So my questions are, how do I:
a. Load the DataFrame and keep the string type of the zip codes stored in the Excel file?
b. Convert the numbers in the DataFrame into a five digit string e.g. "501" becomes "00501"?
As a workaround, you could convert the ints to 0-padded strings of length 5 using Series.str.zfill:
df['zipcode'] = df['zipcode'].astype(str).str.zfill(5)
Demo:
import pandas as pd
df = pd.DataFrame({'zipcode':['00501']})
df.to_excel('/tmp/out.xlsx')
xl = pd.ExcelFile('/tmp/out.xlsx')
df = xl.parse('Sheet1')
df['zipcode'] = df['zipcode'].astype(str).str.zfill(5)
print(df)
yields
zipcode
0 00501
You can avoid panda's type inference with a custom converter, e.g. if 'zipcode' was the header of the column with zipcodes:
dfz = xls.parse('Zip Codes', converters={'zipcode': lambda x:x})

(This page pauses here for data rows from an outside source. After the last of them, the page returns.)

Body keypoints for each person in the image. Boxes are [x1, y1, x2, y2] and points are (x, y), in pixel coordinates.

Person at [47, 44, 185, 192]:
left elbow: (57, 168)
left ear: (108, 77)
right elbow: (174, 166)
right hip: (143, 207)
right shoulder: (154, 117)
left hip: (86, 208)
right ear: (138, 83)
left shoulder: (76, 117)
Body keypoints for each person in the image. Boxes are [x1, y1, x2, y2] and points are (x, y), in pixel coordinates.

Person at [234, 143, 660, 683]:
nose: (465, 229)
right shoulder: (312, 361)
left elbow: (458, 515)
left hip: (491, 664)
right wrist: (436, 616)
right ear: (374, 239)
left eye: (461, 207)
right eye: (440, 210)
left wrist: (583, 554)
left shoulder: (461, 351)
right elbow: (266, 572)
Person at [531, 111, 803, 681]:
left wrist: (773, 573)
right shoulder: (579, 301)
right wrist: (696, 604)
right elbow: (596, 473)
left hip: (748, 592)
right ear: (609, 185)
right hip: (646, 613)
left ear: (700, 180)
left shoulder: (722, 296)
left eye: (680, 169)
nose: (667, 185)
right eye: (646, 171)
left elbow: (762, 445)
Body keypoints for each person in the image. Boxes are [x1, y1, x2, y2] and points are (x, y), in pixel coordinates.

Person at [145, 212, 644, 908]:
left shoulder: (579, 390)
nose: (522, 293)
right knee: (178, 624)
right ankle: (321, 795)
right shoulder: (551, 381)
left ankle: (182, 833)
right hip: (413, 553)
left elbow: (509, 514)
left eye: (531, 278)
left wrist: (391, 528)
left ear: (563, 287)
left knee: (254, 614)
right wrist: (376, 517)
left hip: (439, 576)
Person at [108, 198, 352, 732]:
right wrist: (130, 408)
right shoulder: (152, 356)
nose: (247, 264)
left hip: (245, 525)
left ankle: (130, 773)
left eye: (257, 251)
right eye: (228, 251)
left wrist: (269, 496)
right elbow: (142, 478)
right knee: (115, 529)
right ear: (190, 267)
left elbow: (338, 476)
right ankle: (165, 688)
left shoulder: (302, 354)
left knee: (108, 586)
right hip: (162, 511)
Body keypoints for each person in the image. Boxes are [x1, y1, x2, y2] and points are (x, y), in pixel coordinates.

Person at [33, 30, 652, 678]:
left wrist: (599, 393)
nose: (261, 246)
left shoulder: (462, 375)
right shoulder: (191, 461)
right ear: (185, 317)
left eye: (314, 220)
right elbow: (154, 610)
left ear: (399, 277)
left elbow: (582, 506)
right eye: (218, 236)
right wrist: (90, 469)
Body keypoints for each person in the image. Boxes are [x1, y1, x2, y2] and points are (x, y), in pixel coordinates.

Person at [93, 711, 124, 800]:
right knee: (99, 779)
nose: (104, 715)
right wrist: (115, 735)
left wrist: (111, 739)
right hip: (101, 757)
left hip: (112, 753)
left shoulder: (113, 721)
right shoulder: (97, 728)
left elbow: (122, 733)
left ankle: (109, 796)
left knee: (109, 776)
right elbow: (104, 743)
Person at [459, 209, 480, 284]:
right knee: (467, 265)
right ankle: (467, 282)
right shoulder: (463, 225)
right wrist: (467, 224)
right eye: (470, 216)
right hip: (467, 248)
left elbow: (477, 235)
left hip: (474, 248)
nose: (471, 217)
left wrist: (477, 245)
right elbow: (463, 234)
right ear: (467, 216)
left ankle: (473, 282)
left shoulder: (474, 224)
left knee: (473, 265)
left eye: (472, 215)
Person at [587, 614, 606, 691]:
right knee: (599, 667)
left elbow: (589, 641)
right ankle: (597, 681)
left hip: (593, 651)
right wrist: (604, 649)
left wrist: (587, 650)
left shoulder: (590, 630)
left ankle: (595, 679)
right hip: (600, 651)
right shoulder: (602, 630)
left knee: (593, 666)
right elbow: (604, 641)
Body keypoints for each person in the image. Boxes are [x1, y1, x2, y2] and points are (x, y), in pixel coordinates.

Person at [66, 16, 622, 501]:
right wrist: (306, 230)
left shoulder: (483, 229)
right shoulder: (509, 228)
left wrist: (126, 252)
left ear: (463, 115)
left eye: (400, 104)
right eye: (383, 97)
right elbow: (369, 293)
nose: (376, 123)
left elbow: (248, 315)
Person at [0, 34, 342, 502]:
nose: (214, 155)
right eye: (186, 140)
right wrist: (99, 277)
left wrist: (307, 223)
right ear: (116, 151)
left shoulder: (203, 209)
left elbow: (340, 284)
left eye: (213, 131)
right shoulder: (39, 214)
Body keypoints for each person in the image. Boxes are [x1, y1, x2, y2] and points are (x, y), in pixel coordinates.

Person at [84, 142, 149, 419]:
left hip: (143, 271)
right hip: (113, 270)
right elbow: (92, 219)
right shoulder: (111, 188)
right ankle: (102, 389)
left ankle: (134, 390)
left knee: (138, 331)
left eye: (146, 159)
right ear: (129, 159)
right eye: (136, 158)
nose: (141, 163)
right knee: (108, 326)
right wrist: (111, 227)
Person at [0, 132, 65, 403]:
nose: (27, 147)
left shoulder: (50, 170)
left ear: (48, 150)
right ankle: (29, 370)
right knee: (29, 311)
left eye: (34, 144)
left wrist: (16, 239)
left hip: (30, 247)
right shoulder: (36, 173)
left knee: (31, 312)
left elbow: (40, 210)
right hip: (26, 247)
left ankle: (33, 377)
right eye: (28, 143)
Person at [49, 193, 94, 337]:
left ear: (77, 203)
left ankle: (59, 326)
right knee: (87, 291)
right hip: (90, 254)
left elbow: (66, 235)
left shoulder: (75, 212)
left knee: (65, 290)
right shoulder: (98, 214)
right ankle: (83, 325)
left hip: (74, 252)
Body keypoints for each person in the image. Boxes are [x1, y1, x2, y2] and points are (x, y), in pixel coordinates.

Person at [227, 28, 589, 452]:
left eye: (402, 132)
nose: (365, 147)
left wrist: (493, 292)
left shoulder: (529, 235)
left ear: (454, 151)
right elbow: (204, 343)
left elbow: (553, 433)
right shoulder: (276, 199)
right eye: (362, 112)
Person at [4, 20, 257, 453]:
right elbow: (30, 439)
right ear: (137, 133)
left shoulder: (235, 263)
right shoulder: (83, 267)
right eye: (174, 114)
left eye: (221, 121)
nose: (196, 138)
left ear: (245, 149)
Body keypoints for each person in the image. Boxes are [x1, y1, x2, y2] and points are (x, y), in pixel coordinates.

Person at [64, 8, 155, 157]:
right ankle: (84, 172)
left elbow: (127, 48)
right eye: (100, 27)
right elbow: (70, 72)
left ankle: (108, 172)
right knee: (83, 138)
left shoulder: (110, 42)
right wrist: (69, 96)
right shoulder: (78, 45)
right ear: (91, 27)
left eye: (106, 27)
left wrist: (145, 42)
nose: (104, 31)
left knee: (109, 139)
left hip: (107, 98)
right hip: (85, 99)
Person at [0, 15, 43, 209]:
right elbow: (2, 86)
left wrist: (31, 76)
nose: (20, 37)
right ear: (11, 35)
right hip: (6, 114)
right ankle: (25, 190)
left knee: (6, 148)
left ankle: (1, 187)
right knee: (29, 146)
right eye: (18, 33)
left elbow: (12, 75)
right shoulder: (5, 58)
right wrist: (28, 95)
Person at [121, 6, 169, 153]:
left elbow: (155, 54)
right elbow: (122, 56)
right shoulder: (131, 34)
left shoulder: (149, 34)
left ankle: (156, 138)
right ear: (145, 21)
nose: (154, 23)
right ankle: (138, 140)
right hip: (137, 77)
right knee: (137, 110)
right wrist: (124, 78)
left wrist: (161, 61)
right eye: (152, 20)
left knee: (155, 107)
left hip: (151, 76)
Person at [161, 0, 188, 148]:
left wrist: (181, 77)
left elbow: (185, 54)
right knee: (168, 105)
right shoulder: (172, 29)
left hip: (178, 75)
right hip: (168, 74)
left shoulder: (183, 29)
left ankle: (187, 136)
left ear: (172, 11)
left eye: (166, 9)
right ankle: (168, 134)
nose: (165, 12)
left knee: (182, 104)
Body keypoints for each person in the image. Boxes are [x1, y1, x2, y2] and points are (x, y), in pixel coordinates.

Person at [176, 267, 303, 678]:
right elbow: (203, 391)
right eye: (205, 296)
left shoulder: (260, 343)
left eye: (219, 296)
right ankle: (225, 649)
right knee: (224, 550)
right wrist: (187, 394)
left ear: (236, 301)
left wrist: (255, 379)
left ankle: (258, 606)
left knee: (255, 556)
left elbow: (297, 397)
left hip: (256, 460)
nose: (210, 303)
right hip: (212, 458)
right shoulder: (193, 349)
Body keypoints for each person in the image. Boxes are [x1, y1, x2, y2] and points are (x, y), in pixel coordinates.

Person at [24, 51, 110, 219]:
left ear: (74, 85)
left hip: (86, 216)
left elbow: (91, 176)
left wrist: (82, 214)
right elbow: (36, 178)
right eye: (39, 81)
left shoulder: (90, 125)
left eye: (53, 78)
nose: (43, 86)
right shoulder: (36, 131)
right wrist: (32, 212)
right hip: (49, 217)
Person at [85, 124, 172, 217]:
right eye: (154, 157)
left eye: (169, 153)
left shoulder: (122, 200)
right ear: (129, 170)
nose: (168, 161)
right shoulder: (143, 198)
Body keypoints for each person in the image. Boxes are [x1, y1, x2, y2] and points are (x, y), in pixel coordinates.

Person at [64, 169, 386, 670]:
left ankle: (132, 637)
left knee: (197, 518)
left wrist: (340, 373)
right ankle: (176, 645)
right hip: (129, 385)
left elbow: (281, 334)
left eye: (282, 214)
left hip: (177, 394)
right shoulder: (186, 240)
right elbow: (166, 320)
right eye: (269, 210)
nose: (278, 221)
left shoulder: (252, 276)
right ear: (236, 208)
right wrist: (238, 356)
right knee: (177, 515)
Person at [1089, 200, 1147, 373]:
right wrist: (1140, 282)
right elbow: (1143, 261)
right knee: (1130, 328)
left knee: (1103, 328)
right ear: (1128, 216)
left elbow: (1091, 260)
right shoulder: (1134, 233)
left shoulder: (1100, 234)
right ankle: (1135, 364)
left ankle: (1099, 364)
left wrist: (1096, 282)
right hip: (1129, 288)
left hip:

This is arguably a bug since the column was originally string encoded, made an issue here
str(my_zip).zfill(5)
or
print("{0:>05s}".format(str(my_zip)))
are 2 of many many ways to do this
The previous answers have correctly suggested using zfill(5). However, if your zipcodes are already in float datatype for some reason (I recently encountered data like this), you first need to convert it to int. Then you can use zfill(5).
df = pd.DataFrame({'zipcode':[11.0, 11013.0]})
zipcode
0 11.0
1 11013.0
df['zipcode'] = df['zipcode'].astype(int).astype(str).str.zfill(5)
zipcode
0 00011
1 11013